Counting in 2's, 3's, 4's, ... 9's - is there a general rule how to produce (repeating) sequence of last digits?

Question

If I count in 3's like $(3,6,9,12,15, ...)$ - then the last digit forms a repeating sequence $[3, 6, 9 / 2, 5, 8 / 1, 4, 7 / 0]$ (slash separates logical groups - we just do "minus one" from each number in the first [3,6,9] group, then we do "minus two", until "three minus three" gives zero).

If I count in 4's like $(4, 8, 12, 16, 20, 24, 28, ...)$ - then the last digit forms a repeating sequence $[4, 8, 2, 6, 0]$. I don't see any (easy mnemonic) rule here - like in the above "count in 3's" case.

Question: if I count in 2's, 3's, 4's, 6's, 7's, 8's, 9's - is there a general rule for n (n=2, n=3, ... n=9) how to produce that repeating sequence of last digits?

For 3's there is a simple (though not general) rule - take $3, 6, 9$ and subtract one until $3-3=0$ (see the first paragraph).

Maybe there is a similar simple rule for others (4's, 6's, 7's, 8's, 9's) or even a general rule (one simple trick for them all).

P.S. Originaly I wanted to provide a nice life-hack for my child learning to count in 3's, 4's etc - this hack is highly wanted, but besides I got interested myself. Sorry, I'm not a professional mathematician. Maybe modular arithmetics or some modern algebra / number theory findings (ring of residues modulo N?) does that (mnemonic / generalizing) trick?

Answer 1

If you want to explain this property to a child, just write the digits $0$ to $9$ on a circle and view it as an Harry Potter's style imaginary clock with only $10$ hours. If you count by $3$ around this clock, you will find successively $0, 3, 6, 9, 2, 5, 8, 1, 4, 7, 0$ and if you count by $4$, you will find $0, 4, 8, 2, 6, 0$.

You can experiment with a clock with $12$, $7$ or $15$ hours to see what happens.

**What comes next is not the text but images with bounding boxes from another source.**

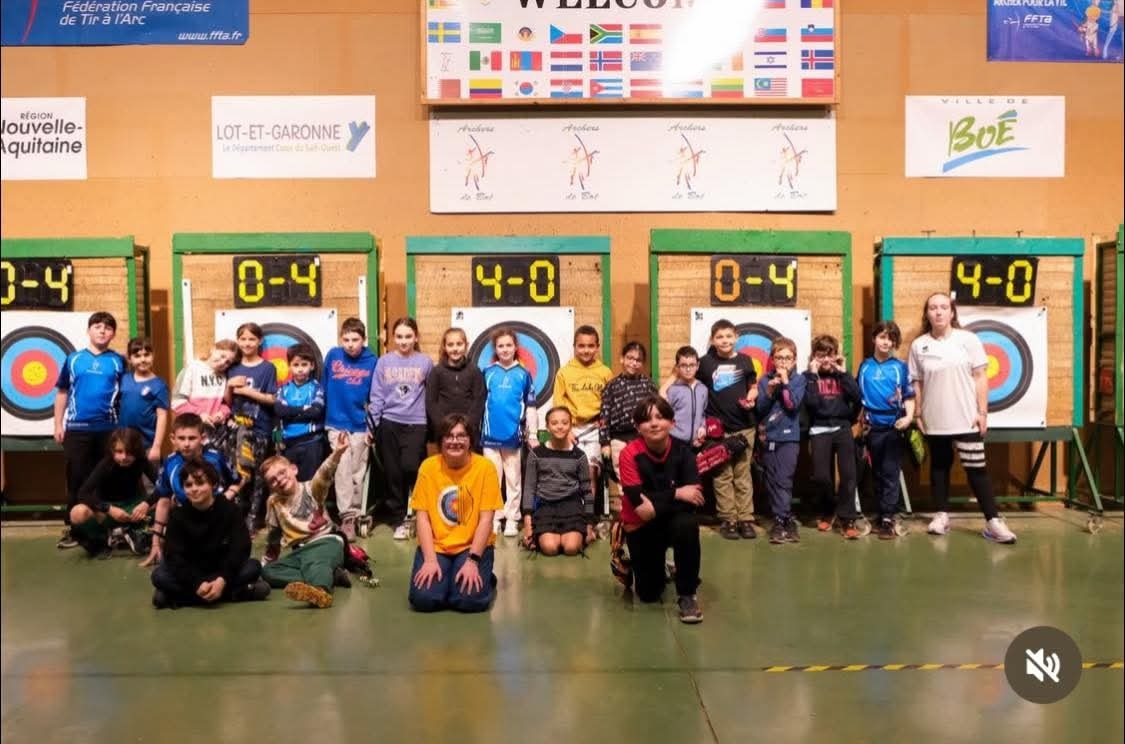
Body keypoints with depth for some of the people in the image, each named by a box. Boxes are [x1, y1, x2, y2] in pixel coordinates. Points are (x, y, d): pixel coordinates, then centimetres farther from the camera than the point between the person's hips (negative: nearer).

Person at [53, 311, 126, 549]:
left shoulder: (118, 361, 4)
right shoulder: (73, 359, 6)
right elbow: (62, 393, 11)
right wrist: (58, 424, 6)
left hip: (109, 429, 0)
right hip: (77, 428, 1)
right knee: (76, 479, 6)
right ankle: (72, 528, 13)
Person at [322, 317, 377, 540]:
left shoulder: (372, 361, -6)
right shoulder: (333, 355, -2)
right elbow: (325, 388, 6)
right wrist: (324, 418, 8)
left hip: (361, 425, 0)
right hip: (337, 424, 0)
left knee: (358, 473, 9)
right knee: (343, 471, -3)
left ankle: (354, 515, 20)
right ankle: (347, 517, 1)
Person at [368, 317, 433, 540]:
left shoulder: (426, 362, 2)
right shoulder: (384, 362, 3)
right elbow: (376, 396, 3)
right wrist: (372, 426, 0)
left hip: (416, 424, -1)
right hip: (389, 424, 1)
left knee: (411, 468, -14)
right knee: (393, 473, 5)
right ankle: (398, 519, 18)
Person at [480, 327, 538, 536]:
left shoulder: (524, 374, 0)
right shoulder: (487, 373, 2)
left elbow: (530, 407, 3)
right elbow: (479, 403, 7)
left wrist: (533, 434, 1)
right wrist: (477, 430, 6)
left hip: (514, 435, 0)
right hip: (491, 434, 1)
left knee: (513, 479, 8)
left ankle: (512, 519, 15)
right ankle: (494, 518, 17)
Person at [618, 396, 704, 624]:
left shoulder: (683, 452, -14)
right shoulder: (630, 454, -19)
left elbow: (694, 498, -23)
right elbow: (638, 502, -25)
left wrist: (657, 505, -32)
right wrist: (675, 493, -28)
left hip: (674, 520, 0)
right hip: (640, 527, 0)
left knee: (687, 525, -36)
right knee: (648, 594, 0)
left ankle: (687, 594, -15)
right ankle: (647, 568, 39)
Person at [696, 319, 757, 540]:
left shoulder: (744, 360, 3)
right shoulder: (705, 362, -1)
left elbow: (753, 386, 14)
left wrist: (750, 398, -6)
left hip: (744, 426, 1)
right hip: (717, 428, -1)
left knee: (743, 475, 6)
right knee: (723, 476, 4)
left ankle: (746, 519, 12)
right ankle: (728, 520, 11)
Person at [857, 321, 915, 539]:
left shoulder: (900, 366, 0)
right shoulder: (865, 366, 6)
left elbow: (909, 396, 0)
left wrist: (909, 417, -14)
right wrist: (862, 422, 7)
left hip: (894, 427, -2)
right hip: (873, 428, 3)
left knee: (890, 474, -3)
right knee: (878, 474, 11)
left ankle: (888, 519, -1)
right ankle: (882, 515, 21)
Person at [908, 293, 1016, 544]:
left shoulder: (968, 339, -3)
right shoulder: (919, 345, 2)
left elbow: (980, 377, -2)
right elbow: (916, 383, 6)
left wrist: (982, 412, -6)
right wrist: (918, 414, 3)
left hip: (966, 419, -2)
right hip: (934, 421, 2)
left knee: (977, 469, -2)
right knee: (939, 466, 12)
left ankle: (993, 521, 2)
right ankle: (942, 515, 22)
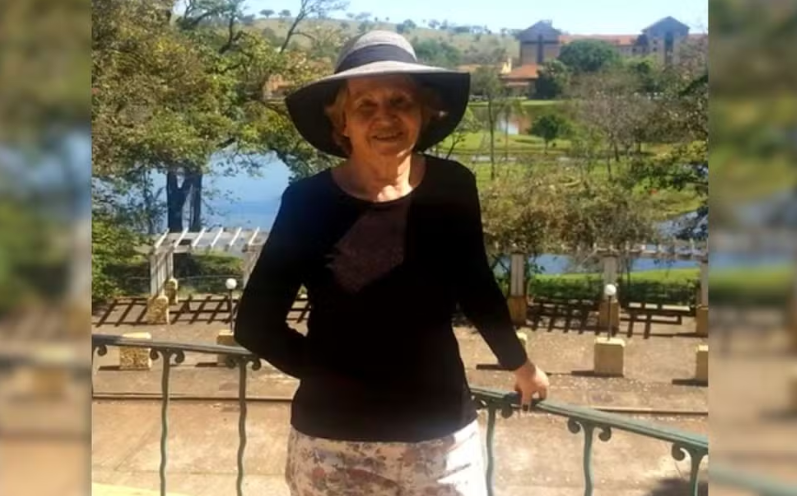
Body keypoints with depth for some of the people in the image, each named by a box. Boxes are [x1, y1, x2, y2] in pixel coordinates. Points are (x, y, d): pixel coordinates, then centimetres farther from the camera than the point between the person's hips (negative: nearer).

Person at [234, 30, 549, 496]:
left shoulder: (452, 187, -6)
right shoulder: (309, 201, -11)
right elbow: (255, 323, -4)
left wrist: (520, 363, 22)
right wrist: (334, 374, -11)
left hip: (442, 435, 1)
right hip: (333, 441, -1)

Now, the mathematical explanation. If you have a clock with $n$ hours and you count in $c$ ($O, c, 2c, 3c$, etc.), the length of the cycle will be $n/d$ where $d$ is the greatest common divisor of $n$ and $c$. For instance for $n =10$ and $c = 3$, one has $d = 1$ and thus the length of the cycle is $10$. If $c = 4$, one has $d =2$ and thus the length of the cycle is $10/2 = 5$.

Answer 2

Your rule for $4$ does have a somewhat similar simple pattern, $[4,8/2,6/0]$, where $2$ is subtracted from the first group of two to get the second group of two.

The rule for $7$ is the reverse of the rule for $3$, $[7,4,1/8,5,2/9,6,3/0]$, while the rule for $6$ is the reverse of the rule for $4$, $[6,2/8,4/0]$.

The rules for $1$ and $2$ are fairly simple, while the rules for $9$ and $8$ are the reverses of these.

The answer of J.-E. Pin and the comments of Gone explain some of what is going on here. It's a good exercise to try this in other number bases to see how things differ, and to understand why. The groups of three that you see for $3$ and $7$ in base $10$ are related to the fact that $10-1$ is divisible by $3$. Since $12-1=11$ is prime, you aren't going to have such nice patterns in base $12$. For example, for $5$ you have $[5,A,3,8,1,6,B,4,9,2,7,0]$. You can think up different ways of grouping these, but they won't be as nice as what you get for $3$ in base $10$.